Should we meet in person, in virtual shareholders’ meeting, or as hybrid?

If a virtual shareholders’ meeting is held, the physical presence of the shareholders is “merely” waived. Simultaneous participation via conference call or video conference remains necessary. But do you have to choose between a physical or virtual meeting?

No, because it is also possible to combine the meeting forms, i.e., add shareholders to an in-person meeting virtually. In theory, this makes the organization of the shareholders’ meeting relatively flexible in the future, as the company now has a range of different options available to it by law.

Individual regulations in the articles of association make sense

The German Limited Liability Companies Act now contains a provision for virtual shareholders’ meetings, which is also directly applicable. And yet – as is so often the case in company law – it makes sense to make individual provisions for the virtual shareholders’ meeting in the articles of association.

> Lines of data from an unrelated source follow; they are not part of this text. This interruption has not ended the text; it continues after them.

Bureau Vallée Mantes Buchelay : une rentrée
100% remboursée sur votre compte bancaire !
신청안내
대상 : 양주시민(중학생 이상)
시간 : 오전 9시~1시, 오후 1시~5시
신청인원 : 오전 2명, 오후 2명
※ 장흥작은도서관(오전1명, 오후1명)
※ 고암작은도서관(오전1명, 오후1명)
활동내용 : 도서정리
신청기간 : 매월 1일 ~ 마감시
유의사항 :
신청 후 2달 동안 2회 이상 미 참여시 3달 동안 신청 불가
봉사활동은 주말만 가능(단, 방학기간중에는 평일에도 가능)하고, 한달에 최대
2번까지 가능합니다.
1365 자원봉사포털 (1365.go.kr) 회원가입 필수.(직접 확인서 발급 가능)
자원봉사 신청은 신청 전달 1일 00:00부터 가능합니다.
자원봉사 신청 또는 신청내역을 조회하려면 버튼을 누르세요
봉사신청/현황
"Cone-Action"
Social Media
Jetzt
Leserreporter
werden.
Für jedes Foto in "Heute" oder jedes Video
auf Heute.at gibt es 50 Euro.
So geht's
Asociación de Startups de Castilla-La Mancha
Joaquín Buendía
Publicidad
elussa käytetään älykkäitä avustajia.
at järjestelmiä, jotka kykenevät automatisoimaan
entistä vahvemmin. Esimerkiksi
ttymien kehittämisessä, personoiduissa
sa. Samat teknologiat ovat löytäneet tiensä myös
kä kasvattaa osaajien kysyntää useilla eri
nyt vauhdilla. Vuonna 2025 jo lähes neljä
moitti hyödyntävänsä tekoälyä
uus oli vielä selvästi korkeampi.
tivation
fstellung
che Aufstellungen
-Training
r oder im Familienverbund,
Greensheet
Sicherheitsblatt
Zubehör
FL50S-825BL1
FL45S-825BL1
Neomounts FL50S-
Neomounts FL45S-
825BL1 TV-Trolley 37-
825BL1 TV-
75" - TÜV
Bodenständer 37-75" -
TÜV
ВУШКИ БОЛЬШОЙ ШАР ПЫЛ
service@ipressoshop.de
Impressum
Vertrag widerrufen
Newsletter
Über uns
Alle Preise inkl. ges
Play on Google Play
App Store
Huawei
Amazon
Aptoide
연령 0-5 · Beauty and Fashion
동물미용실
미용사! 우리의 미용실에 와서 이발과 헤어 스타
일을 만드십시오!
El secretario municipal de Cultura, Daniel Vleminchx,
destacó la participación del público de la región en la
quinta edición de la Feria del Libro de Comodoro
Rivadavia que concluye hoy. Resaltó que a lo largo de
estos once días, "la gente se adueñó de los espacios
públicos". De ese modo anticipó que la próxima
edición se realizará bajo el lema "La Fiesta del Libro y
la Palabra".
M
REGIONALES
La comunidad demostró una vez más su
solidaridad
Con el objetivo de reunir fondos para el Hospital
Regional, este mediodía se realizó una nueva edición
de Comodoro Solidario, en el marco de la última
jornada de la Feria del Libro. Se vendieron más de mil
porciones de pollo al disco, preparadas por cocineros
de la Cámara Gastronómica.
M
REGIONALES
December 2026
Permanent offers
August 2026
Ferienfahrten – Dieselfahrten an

Firstly, it is essential to check whether the articles of association still need to align with the new legal situation and should be amended. Suppose there are no provisions for the virtual shareholders’ meeting. In that case, allowing a simple majority to suffice for a vote on the “whether” of a virtual or hybrid shareholders’ meeting makes sense – as is the case for most GmbH resolutions. You should also include details on the invitation and organization so that the devil can only creep in quickly in this new territory, and, for example, a similar situation can be created concerning discussions as with an in-person meeting.

Innovations for company meetings: a long overdue step

It is a significant step forward that legal options have been created to allow shareholder meetings to be held virtually or in hybrid form using modern means of communication: not every shareholder has to travel long distances to exercise their voting rights – this also makes sense from an efficiency and sustainability perspective. At the same time, virtual and hybrid meetings allow people who do not want to or cannot travel to exercise their voting rights. In this respect, the amendment of the GmbHG makes GmbH law more flexible, sustainable and democratic. A reasonable and necessary step!

Yet, in the future, it will be necessary for companies to first think about how they want to hold their shareholders’ meetings and then include these requirements in the articles of association of the GmbH.